- Work to be completed:
Turn each of the rows below into an item in one numbered list, leaving out any blank lines.

- Supplied entries:
--------------------

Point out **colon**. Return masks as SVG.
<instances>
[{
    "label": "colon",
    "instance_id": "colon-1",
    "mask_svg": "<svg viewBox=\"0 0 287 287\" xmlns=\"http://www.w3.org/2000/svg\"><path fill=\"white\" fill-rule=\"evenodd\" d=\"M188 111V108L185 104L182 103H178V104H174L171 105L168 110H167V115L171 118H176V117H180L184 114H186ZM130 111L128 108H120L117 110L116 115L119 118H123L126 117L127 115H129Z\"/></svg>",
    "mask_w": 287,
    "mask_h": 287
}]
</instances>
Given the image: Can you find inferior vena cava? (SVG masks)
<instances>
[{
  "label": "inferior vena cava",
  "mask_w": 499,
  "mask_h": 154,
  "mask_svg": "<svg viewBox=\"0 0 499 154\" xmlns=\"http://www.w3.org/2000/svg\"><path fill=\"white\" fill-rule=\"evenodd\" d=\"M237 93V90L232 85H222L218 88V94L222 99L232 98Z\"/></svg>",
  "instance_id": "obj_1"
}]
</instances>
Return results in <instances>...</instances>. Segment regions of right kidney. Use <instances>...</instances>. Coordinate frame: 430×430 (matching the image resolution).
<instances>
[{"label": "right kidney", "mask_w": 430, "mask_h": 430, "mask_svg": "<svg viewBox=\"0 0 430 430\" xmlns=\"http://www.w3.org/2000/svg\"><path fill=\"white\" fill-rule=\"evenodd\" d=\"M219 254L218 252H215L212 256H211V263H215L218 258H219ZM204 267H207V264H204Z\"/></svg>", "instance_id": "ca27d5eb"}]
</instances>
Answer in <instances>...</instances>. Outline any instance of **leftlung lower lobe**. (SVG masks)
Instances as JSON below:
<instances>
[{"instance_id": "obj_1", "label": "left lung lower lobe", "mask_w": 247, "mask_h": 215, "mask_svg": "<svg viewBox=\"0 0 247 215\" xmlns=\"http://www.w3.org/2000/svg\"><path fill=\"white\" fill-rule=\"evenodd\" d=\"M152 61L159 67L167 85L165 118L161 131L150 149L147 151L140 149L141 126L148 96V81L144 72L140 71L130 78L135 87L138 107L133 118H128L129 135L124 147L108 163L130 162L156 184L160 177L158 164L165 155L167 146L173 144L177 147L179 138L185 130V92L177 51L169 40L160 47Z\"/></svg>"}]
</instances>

--------------------

- Result for this exercise:
1. Point out **colon**. Return masks as SVG.
2. <instances>
3. [{
4.     "label": "colon",
5.     "instance_id": "colon-1",
6.     "mask_svg": "<svg viewBox=\"0 0 287 287\" xmlns=\"http://www.w3.org/2000/svg\"><path fill=\"white\" fill-rule=\"evenodd\" d=\"M188 111V108L185 104L182 103H178V104H174L171 105L168 110H167V115L171 118H176V117H180L184 114H186ZM130 111L128 108H120L117 110L116 115L119 118H123L126 117L127 115H129Z\"/></svg>",
7.     "mask_w": 287,
8.     "mask_h": 287
9. }]
10. </instances>
11. Given the image: Can you find inferior vena cava? (SVG masks)
12. <instances>
13. [{
14.   "label": "inferior vena cava",
15.   "mask_w": 499,
16.   "mask_h": 154,
17.   "mask_svg": "<svg viewBox=\"0 0 499 154\" xmlns=\"http://www.w3.org/2000/svg\"><path fill=\"white\" fill-rule=\"evenodd\" d=\"M237 93V90L232 85H222L218 88V94L222 99L232 98Z\"/></svg>",
18.   "instance_id": "obj_1"
19. }]
20. </instances>
21. Return results in <instances>...</instances>. Segment regions of right kidney. Use <instances>...</instances>. Coordinate frame: 430×430 (matching the image resolution).
22. <instances>
23. [{"label": "right kidney", "mask_w": 430, "mask_h": 430, "mask_svg": "<svg viewBox=\"0 0 430 430\" xmlns=\"http://www.w3.org/2000/svg\"><path fill=\"white\" fill-rule=\"evenodd\" d=\"M219 254L218 252H215L212 256H211V263H215L218 258H219ZM204 267H207V264H204Z\"/></svg>", "instance_id": "ca27d5eb"}]
24. </instances>
25. Answer in <instances>...</instances>. Outline any instance of **leftlung lower lobe**. (SVG masks)
26. Instances as JSON below:
27. <instances>
28. [{"instance_id": "obj_1", "label": "left lung lower lobe", "mask_w": 247, "mask_h": 215, "mask_svg": "<svg viewBox=\"0 0 247 215\" xmlns=\"http://www.w3.org/2000/svg\"><path fill=\"white\" fill-rule=\"evenodd\" d=\"M152 61L159 67L167 85L165 118L161 131L150 149L147 151L140 149L141 126L148 96V81L144 72L140 71L130 78L135 87L138 107L133 118H128L129 135L124 147L108 163L130 162L156 184L160 177L158 164L165 155L167 146L173 144L177 147L179 138L185 130V92L177 51L169 40L160 47Z\"/></svg>"}]
29. </instances>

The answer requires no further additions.